The Neng Gao Historic Trail 能高越嶺古道, like so many of Taiwan’s Historic trails, was originally built by the Japanese to help control and subdue the aboriginal tribes that lived in that area. After some time, the occupying Japanese began a project to use the trail to build and maintain power lines that run from the west to the more remote east coast but this was delayed by the onset of World War Two. Eventually the power lines were built by the Taipower company after the Japanese left Taiwan and they still remian today.
As this weekend was the Tomb-sweeping festival, we set off from Taipei for Nantou 南投 at around 3.30am to avoid the worst of the traffic. It was plain sailing and we arrived at the police station in Lushan 廬山(the last one you come to) at around 8am.

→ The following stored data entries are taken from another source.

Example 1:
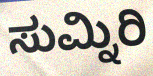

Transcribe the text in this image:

ಸುಮ್ನಿರಿ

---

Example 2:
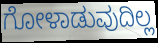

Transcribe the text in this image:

ಗೋಳಾಡುವುದಿಲ್ಲ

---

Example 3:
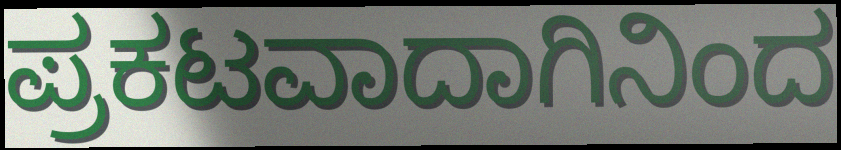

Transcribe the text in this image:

ಪ್ರಕಟವಾದಾಗಿನಿಂದ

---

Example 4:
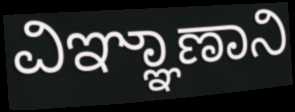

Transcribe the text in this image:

ವಿಞ್ಞಾಣಾನಿ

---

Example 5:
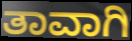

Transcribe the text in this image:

ತಾವಾಗಿ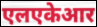
एलएकेआरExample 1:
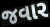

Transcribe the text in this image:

જવાર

The policeman seemed a bit bewildered as to why we were bothering with the permits but it’s always best to do these things properly in-case something goes wrong on the mountain. From the police station it was a steep drive up a very dodgy road to the trailhead and car park.

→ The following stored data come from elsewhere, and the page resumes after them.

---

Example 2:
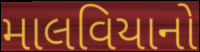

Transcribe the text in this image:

માલવિયાનો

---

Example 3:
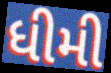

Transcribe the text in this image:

ધીમી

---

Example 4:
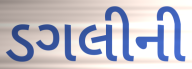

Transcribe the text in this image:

ડગલીની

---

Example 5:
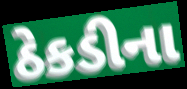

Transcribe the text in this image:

ઠેકડીના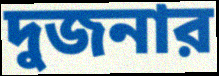
দুজনার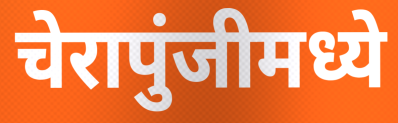
चेरापुंजीमध्येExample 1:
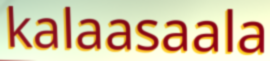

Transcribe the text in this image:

kalaasaala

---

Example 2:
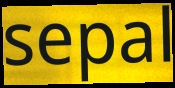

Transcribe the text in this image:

sepal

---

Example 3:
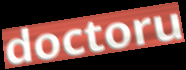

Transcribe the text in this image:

doctoru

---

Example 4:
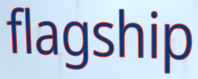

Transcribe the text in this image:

flagship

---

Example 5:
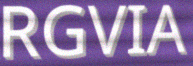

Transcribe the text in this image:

RGVIAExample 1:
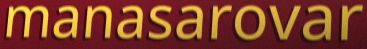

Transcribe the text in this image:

manasarovar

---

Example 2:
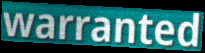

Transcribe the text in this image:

warranted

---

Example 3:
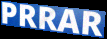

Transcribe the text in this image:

PRRAR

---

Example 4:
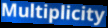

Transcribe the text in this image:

Multiplicity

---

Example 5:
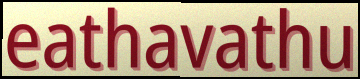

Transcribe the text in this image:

eathavathuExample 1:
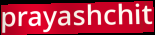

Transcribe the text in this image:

prayashchit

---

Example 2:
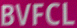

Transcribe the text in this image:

BVFCL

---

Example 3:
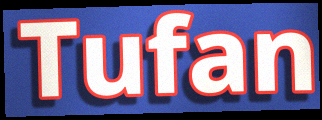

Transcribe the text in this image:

Tufan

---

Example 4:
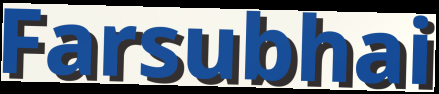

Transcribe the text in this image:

Farsubhai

The rock in the part of Taiwan is mostly shale and slate and it is very prone to landslides. As soon as we started on the hike, we came to the first sections of missing road. However this was over very quickly and the road was in a decent state for most of the way to the first hut.

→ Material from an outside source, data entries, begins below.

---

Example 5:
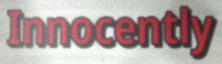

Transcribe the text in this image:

Innocently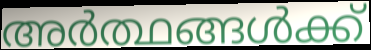
അർത്ഥങ്ങൾക്ക്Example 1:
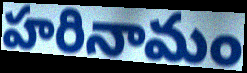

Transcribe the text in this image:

హరినామం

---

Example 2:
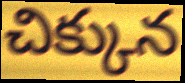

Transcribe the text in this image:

చిక్కున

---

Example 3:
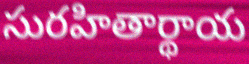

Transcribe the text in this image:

సురహితార్థాయ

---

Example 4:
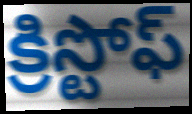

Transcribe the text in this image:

క్రిస్టోఫ్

After a quick break at the hut, we carried on and came to the first of two huge landslides. It was very eerie crossing the scree and broken shale in the mist as we couldn’t see the bottom of the valley and had no idea just how far we could potentially fall. The whole landslide is about 1km long and when this part of the trail went, it must have been a tremendous sight.
After the landslides we continued along the path. It got steep in a few places and very precarious in others. Amazingly there are some people who still drive motorbikes along the trail though it seems they have a number bikes staggered and walk across the worst parts to the next bike.
All along the trial we spotted white and pink flower blooming and the path was also covered with the fallen petals.
They are several suspension bridges to cross, all of which have a limit of five people and luckily for us we had that exact number in our group. The final bridge passes by a 3 tier waterfall that has a beautiful pool at the bottom which would make an awesome place to cool down in in the summer time.
At about 3pm we made it to the Tianchi Cabin 天池山莊. It’s fairly grotty but the camping ground outside is nice. We considered staying there but as it was still early, we decided to carry on up trail to the Tianchi pond.
This part of the path is super steep and we could all feel the altitude. Also the weather began to close in and by the time we got to the lake, we were surrounded by mist with an absolute gale blowing. It was freezing cold and so we went back down the path about 5 mins to a more sheltered wooden platform and set up camp for the night.
The next day we were up relatively late for us, at 6am, and headed up towards the Qilai South Peak. The mist from the previous day was still there as was the wind which made it hard going.
Unfortunately there were no views from the top but as we descended the clouds would briefly disappear giving a us chance to see some of the surrounding peaks and valleys.
After packing up we walked back out the same way we came in, passing by loads of cyclists who were spending a day riding to the Tianchi cabin and out. The weather also got a bit better and we all managed to get slightly sunburnt!
Itineries – There are so many different itineries to follow here. In and out like the hike we did just requires 2 days. However with more time it’s possible to hike all the way over to Hualien but a trip like that would require a driver at either end to drop you off and pick you up on the other side.
Another possibilty is to hike the whole of the Qilai ridge and come out on Hehuanshan or even head south and hike to Aowanda.
Have look at Sunriver maps for some ideas of times and distances.
Permits – For this hike you just need three things and they all need to be in triplicate;
1. A mountain entry permit – This takes a few days to process and can be done online. Beware, the site only works with internet explorer! Fill in the form, wait a few days, log in again and the permit should be there ready to print. (They won’t send you an email to say it’s ready)
2. A name list – A list of group members, addresses, phone numbers etc……
3. A schedule plan – This is your intended plan and an utterly useless map that looks like it was drawn by a three year old! The one in the link may need to be changed depending on your own plan. Ask a Taiwanese friend to help if you can’t read/write Chinese.
And that’s all….. I always like to get this all done before I head out as it makes registering at the police station so much easier and quicker.
The hike – There are lots of sources for water along the way. The Tianchi cabin has running water and toilets. Though it’s always best to boil the water before drinking it.
The Tianchi cabin can be booked. Call 049-2982155 to make a booking. If going on the weekend, plan to book early as the spaces go quickly. THE CABIN NO LONGER EXISTS. A NEW ONE IS CURRENTLY BEING BUILT SO HIKERS MUST CAMP.